This is the progression: 1. Interpreter mode: compile on every request (original Lacuna Engine) 2. Cached mode: decision tree cache for exact situation repeats (DecisionTreeCache) 3. Compiled mode: pre-generate for all situations, route instantly (APC)

The compiled mode subsumes the other two: exact matches are found instantly via situation_hash lookup, fuzzy matches via the router, and truly novel situations fall back to live compilation.

7. Naming and Taxonomy

We propose the following terminology:

Term	Definition
Anticipatory Prompt Compilation (APC)	The overall framework: enumerate situations, pre-compile prompts, route at runtime
Situation vector	The structured representation of a task context: {category, keywords, error_type, …}
Fuzzy case retrieval	Multi-signal routing to find the nearest pre-compiled prompt
Fragment interference	Blending fragments from multiple pre-compiled prompts when routing is ambiguous
Strong collapse	Direct retrieval of a single pre-compiled prompt (score > 0.80)
Constructive interference	Fragment blending that produces prompts no single pre-compilation contains
Prompt convergence	The fixed-point iteration where effectiveness feedback improves future compilations

APC sits at the intersection of: - Case-Based Reasoning (retrieve and adapt solved problems) - Retrieval-Augmented Generation (retrieve context for generation) - Mixture of Experts (route to specialized sub-systems) - Compiler theory (ahead-of-time optimization of runtime behavior)

8. Future Work

Dense embeddings: Replace TF-IDF with learned embeddings from PhotonicMind’s TextGenCore for richer similarity computation
Adaptive interference band: Learn the optimal interference threshold from outcome data rather than fixing at 0.15
Hierarchical pre-compilation: Pre-compile at multiple granularities (domain → category → subcategory) for faster coarse-to-fine retrieval
Cross-system transfer: Export pre-compiled prompts as portable knowledge that bootstraps new MASCOM instances
Effectiveness-weighted routing: Incorporate empirical hit rates and outcome scores into the routing function as a fourth signal
Negative interference: Detect when blending produces contradictory fragments and suppress destructive interference

9. Conclusion

Anticipatory Prompt Compilation transforms the Lacuna Engine from a runtime interpreter into a pre-computed expertise database with instant retrieval. By enumerating the situation space ahead of time and pre-generating optimal prompts for each region, APC achieves sub-25ms prompt retrieval across 322 candidates compared to 50-100ms for live compilation. The fuzzy quantum router’s multi-signal scoring provides robust matching even for situations not explicitly enumerated, and constructive fragment interference produces novel prompt combinations that no single pre-compilation contains.

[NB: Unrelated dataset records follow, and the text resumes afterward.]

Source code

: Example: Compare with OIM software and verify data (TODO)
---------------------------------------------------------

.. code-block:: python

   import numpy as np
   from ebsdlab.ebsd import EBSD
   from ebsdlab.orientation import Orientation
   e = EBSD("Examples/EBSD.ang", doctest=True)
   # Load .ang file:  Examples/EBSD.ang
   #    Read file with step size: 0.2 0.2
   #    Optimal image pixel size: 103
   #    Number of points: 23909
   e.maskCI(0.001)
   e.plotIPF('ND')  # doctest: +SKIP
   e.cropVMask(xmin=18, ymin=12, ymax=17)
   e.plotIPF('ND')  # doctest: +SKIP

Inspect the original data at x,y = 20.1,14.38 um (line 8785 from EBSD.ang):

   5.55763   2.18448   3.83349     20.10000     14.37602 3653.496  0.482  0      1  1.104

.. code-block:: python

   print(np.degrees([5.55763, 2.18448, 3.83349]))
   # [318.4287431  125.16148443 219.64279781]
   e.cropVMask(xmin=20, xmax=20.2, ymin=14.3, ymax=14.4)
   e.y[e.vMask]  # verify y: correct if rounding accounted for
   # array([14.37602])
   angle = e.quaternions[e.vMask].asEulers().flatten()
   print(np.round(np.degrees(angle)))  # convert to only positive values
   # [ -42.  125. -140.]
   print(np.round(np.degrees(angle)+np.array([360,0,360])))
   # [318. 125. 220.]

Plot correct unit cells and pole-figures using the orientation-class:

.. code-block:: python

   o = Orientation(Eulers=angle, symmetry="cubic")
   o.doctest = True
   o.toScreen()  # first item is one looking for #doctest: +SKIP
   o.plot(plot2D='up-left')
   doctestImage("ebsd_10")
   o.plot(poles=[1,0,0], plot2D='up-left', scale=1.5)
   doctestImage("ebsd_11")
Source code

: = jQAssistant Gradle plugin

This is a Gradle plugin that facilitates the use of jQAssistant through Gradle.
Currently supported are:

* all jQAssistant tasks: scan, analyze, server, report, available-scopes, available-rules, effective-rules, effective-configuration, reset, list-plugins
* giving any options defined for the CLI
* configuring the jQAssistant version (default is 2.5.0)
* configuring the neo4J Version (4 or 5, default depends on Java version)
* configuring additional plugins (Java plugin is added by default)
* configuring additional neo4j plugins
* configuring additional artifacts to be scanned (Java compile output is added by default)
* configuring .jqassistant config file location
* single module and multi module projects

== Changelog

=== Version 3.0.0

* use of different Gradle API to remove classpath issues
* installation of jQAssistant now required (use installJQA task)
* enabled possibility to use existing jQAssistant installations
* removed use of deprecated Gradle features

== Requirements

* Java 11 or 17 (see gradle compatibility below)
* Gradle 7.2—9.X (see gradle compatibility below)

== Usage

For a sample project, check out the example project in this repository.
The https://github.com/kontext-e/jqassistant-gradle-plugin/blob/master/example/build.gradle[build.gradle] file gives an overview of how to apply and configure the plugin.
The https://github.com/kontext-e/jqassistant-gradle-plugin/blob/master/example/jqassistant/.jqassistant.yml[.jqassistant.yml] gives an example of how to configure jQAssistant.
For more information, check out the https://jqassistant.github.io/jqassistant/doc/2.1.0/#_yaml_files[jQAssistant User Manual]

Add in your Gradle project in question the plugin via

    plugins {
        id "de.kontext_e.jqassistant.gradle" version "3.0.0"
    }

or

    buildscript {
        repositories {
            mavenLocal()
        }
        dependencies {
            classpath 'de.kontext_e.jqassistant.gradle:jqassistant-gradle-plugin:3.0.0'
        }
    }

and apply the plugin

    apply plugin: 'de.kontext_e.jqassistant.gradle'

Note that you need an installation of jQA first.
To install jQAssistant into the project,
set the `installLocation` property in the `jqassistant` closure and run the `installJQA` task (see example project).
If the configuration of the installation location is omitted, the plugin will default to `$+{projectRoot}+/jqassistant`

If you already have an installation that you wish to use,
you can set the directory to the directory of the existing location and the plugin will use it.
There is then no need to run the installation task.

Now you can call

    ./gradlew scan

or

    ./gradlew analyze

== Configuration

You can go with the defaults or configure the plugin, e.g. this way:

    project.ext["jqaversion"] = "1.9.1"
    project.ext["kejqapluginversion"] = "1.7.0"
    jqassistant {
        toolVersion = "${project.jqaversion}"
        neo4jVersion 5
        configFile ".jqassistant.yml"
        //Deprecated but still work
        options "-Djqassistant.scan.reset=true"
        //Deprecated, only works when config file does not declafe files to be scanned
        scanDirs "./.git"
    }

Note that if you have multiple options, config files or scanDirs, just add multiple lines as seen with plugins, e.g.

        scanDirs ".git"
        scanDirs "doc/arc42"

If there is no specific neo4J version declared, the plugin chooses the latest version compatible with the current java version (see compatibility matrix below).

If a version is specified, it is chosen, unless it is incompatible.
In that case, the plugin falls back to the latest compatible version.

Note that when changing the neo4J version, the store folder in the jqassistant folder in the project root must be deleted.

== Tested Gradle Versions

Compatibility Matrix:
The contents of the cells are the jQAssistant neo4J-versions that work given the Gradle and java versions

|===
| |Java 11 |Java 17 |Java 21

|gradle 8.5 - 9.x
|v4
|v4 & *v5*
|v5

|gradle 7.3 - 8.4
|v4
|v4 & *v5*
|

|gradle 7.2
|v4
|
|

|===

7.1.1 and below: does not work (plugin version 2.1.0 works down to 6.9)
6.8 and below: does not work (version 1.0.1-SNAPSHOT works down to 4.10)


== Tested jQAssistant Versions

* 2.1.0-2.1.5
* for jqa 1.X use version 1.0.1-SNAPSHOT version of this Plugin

The system is self-improving: outcome feedback updates fragment effectiveness, which improves future pre-compilations, which improves future outcomes. This fixed-point iteration drives convergence toward the oracle prompt P* for each situation.

APC demonstrates that prompt engineering need not be a runtime activity. Like software compilation, it can be performed ahead of time, with the runtime cost reduced to a simple lookup. The hay is already gold. The queen just picks.

References

Aamodt, A., & Plaza, E. (1994). Case-Based Reasoning: Foundational Issues, Methodological Variations, and System Approaches. AI Communications, 7(1), 39-59.
Khattab, O., et al. (2023). DSPy: Compiling Declarative Language Model Calls into Self-Improving Pipelines. arXiv:2310.03714.
Kolodner, J. (1993). Case-Based Reasoning. Morgan Kaufmann.
Lewis, P., et al. (2020). Retrieval-Augmented Generation for Knowledge-Intensive NLP Tasks. NeurIPS 2020.
Plaza, E., & McGinty, L. (2005). Distributed Case-Based Reasoning. The Knowledge Engineering Review, 20(3), 261-265.
Shazeer, N., et al. (2017). Outrageously Large Neural Networks: The Sparsely-Gated Mixture-of-Experts Layer. ICLR 2017.